The following are thoughts relating to my new Bible study, Comparing Notes; a companion piece to my forthcoming book, Notes from the Margins. Read through these thoughts and feel free to comment. Thanks!
God allows trials and suffering to strengthen our faith—to refine and purify it so our faith is more precious to us than gold. Why is this kind of faith essential? Genuine faith is important to God because it brings us closer to Him. I don’t think He loves handing us trials, but He does love it when we lean more heavily on Him and pursue the hope that there is purpose to our pain.
If my faith is based only on the good things God does for me, then it is conditional faith only. If I am faithful through my trials and I grow and learn, I become devoted to He who gives me the strength to endure. God wants our total devotion in good times and in bad and He wants our faith to be based on more than our condition.
Faith is simply trusting that God is right; that what He says is true and that what He does is righteous. I’ve mentioned before that for a time I stopped trusting God. I still relied on Him for my eternal salvation, but I stopped trusting that He was doing the right thing with me. Lies from the deceiver took over my thoughts and I began to doubt God’s righteousness. I was so hurt by my circumstances that I began to lose my faith (because it was conditional). But instead of burning with anger towards me, God used my weakness as an opportunity to purify my faith. He used it to prove to me that He cares about my life, not just my salvation.

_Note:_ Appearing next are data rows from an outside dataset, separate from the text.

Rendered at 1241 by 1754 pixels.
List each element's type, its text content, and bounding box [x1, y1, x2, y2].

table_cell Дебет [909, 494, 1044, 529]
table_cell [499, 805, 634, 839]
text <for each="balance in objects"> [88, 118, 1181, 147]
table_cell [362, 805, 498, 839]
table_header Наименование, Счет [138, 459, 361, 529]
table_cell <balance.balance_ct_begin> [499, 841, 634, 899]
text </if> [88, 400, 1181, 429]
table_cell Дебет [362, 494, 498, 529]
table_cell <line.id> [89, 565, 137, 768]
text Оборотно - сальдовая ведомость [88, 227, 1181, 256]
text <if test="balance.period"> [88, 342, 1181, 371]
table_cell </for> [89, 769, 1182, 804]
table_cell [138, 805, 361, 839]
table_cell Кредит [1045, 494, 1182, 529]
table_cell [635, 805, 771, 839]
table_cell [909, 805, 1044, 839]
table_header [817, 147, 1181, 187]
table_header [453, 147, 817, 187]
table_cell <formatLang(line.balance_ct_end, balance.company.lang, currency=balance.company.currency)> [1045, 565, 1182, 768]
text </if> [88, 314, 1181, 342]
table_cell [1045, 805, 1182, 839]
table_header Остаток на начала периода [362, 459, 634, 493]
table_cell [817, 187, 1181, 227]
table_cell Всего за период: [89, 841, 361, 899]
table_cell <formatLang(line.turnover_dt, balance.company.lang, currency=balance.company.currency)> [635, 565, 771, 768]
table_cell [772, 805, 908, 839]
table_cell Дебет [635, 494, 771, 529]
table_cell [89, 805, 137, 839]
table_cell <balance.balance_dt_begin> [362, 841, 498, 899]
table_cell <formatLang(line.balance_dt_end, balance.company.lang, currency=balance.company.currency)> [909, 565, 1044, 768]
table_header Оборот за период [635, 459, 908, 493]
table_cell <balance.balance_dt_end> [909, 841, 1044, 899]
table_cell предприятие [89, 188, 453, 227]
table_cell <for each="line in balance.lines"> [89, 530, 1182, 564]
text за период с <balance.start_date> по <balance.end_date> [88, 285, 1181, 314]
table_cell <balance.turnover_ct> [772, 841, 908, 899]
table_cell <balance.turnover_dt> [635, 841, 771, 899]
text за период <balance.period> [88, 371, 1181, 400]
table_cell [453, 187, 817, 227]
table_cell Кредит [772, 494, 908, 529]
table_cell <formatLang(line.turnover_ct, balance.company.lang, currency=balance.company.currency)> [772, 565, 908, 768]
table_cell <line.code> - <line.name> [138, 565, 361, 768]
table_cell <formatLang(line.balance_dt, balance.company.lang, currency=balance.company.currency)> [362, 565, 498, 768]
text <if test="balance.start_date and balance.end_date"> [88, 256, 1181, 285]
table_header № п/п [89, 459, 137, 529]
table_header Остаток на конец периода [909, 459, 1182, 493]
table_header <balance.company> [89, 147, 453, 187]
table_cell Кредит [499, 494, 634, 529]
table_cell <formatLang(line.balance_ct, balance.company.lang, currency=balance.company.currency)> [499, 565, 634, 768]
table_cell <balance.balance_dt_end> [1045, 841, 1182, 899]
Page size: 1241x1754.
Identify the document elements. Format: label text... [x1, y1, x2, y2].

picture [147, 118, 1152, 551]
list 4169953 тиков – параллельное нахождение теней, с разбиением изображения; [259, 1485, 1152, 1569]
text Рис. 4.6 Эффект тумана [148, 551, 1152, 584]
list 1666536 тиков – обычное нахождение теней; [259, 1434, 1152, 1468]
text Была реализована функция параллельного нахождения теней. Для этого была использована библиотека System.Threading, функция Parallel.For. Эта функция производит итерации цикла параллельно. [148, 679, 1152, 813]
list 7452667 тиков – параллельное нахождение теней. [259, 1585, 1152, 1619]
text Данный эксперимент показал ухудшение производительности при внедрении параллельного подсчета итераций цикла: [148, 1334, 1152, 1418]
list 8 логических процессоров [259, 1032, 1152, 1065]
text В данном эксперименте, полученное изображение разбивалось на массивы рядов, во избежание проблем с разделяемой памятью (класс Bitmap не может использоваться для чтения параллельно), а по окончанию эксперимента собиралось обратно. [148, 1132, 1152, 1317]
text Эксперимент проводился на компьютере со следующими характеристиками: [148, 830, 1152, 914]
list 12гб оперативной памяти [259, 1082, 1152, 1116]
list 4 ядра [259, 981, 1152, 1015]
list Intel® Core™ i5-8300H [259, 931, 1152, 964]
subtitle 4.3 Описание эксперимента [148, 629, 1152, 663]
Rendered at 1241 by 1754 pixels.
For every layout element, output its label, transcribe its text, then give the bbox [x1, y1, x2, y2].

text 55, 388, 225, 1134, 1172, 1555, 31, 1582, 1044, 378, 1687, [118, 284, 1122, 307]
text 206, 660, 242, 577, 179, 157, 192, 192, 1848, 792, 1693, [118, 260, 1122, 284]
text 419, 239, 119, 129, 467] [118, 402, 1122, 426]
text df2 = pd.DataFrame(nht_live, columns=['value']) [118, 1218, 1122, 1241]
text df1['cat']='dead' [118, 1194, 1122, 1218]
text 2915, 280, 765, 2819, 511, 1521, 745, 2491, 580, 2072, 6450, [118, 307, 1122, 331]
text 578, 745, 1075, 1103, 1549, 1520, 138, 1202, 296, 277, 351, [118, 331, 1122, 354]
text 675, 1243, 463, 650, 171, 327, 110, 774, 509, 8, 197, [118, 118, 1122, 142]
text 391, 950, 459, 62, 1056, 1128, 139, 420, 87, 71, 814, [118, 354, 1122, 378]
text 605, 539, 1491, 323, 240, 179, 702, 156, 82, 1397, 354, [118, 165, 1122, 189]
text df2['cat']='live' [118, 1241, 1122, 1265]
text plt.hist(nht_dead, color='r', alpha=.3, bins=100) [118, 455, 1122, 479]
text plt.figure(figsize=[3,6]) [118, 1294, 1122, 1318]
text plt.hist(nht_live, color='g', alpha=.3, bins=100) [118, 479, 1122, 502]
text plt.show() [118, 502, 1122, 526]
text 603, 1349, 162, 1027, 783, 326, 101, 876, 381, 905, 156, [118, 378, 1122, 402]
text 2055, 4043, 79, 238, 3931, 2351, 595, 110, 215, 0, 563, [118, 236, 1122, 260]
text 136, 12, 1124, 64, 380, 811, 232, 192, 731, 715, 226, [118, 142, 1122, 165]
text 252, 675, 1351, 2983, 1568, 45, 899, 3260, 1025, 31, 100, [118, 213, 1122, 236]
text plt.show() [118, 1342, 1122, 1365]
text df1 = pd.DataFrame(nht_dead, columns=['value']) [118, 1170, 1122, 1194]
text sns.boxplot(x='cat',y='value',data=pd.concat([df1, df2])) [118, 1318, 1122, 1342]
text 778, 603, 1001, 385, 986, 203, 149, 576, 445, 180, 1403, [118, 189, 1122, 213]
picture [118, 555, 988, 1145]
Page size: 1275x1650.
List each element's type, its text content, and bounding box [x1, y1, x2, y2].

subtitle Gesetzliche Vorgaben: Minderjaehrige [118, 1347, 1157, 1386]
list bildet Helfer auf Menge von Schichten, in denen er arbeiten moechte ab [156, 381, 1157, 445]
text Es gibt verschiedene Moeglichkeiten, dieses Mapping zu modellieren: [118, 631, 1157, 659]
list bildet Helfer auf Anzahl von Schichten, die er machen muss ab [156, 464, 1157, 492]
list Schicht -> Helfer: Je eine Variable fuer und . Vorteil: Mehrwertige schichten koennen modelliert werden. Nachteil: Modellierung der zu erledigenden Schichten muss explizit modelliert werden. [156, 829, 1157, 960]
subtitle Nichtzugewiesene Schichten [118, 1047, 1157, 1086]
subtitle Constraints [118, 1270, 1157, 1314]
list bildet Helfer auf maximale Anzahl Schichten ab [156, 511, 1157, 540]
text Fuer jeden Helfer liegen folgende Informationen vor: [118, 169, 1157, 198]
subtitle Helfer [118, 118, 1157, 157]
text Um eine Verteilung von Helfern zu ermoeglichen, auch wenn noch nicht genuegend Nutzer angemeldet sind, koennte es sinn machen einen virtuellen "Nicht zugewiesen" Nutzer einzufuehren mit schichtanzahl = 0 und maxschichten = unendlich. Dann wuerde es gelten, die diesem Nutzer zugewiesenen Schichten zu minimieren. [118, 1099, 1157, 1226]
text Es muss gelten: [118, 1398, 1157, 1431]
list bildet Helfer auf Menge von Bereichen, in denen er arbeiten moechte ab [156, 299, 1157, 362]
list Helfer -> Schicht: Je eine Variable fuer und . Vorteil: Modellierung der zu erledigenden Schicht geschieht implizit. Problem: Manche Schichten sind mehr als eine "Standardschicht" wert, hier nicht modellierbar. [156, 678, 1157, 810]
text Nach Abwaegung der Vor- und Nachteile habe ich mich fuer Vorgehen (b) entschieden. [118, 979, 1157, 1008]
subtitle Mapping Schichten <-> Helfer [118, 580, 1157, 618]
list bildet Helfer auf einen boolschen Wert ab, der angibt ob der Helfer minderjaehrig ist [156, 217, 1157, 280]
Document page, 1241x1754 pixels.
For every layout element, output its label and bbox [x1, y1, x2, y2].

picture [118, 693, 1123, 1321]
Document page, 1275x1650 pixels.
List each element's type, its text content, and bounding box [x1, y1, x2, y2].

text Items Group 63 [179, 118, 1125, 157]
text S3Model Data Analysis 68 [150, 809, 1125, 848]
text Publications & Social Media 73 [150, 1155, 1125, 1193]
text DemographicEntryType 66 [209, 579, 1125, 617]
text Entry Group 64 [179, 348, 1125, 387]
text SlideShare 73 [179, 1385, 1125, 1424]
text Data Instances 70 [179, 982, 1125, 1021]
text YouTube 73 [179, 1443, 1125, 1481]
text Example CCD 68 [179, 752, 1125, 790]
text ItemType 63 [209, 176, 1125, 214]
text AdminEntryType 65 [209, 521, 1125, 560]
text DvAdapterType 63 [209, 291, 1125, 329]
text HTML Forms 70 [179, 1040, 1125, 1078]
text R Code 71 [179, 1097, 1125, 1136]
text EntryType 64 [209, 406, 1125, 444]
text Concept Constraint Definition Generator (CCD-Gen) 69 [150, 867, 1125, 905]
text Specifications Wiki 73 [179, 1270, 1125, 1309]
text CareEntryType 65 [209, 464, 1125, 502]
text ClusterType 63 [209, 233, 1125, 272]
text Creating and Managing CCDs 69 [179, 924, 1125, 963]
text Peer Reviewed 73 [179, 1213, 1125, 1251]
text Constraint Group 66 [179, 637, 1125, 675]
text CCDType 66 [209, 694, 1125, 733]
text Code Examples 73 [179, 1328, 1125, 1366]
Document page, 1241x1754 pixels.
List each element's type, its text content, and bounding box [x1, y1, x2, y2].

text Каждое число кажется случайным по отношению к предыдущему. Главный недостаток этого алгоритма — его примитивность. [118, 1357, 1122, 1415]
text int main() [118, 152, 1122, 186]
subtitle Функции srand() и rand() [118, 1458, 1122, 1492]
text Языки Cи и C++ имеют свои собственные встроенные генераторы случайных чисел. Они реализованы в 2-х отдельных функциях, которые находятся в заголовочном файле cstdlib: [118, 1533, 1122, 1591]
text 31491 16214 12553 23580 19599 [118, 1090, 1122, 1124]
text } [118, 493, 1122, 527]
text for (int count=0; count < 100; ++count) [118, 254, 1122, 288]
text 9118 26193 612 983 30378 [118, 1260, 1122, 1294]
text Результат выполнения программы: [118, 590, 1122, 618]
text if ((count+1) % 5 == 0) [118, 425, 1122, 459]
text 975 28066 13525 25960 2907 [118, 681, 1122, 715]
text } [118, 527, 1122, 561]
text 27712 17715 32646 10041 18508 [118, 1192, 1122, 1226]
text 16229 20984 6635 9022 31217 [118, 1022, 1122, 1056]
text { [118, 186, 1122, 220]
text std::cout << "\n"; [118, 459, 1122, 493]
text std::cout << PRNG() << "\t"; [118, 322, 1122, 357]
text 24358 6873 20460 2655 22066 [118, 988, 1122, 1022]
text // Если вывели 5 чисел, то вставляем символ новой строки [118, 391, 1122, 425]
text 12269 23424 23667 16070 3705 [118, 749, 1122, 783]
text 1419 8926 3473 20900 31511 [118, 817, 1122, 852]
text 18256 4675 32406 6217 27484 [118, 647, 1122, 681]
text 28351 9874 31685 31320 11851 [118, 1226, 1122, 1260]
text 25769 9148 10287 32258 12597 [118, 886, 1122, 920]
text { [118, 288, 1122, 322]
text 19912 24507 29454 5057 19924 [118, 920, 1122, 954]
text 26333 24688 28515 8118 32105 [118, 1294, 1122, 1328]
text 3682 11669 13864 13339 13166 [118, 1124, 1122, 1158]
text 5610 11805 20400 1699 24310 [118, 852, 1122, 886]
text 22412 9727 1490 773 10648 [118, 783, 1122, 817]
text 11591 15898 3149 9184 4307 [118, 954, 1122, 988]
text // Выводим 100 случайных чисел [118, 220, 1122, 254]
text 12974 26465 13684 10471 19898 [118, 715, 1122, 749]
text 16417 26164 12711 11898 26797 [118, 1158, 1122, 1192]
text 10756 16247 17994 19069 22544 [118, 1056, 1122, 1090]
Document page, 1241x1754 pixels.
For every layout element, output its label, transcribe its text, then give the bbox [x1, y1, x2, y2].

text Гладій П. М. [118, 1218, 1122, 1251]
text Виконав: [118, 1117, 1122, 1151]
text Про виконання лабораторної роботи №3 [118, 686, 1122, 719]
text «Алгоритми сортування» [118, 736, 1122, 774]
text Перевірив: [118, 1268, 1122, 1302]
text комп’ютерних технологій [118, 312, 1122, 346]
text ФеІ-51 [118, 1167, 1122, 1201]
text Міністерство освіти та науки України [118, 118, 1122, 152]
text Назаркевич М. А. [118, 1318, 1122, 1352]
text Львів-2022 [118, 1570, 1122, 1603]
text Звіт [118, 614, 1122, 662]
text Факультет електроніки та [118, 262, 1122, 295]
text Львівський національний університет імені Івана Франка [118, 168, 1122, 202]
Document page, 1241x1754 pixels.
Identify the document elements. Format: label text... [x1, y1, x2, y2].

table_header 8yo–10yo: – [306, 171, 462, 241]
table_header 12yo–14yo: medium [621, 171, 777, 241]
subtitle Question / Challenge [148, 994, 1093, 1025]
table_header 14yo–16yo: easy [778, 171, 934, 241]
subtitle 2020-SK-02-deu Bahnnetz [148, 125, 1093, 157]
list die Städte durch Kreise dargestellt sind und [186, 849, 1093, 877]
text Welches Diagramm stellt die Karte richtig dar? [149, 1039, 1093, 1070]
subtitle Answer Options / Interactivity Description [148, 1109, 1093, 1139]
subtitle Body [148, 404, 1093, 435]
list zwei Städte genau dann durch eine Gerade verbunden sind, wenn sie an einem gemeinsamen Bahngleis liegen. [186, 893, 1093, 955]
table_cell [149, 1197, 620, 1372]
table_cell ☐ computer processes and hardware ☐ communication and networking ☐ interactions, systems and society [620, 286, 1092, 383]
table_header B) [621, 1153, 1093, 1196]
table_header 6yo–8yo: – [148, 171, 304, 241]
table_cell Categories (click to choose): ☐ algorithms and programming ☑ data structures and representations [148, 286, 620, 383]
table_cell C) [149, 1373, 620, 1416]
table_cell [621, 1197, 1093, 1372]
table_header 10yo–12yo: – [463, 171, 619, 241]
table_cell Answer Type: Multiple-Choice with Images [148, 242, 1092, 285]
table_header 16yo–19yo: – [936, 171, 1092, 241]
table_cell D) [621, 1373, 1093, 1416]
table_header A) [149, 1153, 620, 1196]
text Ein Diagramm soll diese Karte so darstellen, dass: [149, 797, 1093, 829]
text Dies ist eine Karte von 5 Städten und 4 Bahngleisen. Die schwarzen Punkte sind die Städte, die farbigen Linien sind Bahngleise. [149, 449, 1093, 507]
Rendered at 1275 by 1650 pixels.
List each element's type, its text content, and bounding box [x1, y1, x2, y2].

With repeated doses of truth, God softened my heart with His word. I know, it sounds odd to say on the one hand I had lost my faith and on the other I was reading the Bible. It was the only place I could think that would have the answers I was seeking. Because I turned to God for my healing instead of away from Him in anger, my spirit made me yearn for the word. I needed to discover the truth and stop living on the fence of knowing God but not trusting Him.
Up until these fiery trials started my faith was based on what God was or wasn’t doing in my life. If good things were happening, I could easily say, “God is so good!” But if bad things were happening, I wasn’t so sure about God’s goodness. I was treating God as a genie in the sky, there to do my bidding: Grant me this, make that easy, do this for me. This is selfish and prideful. (God, after all created us—we didn’t create Him and have no right to boss him around.)
So God lovingly taught me about the kind of faith He wanted from me. Real faith. Refined faith. Faith based on the truth and righteousness of God and not on my circumstances. And I am so thankful.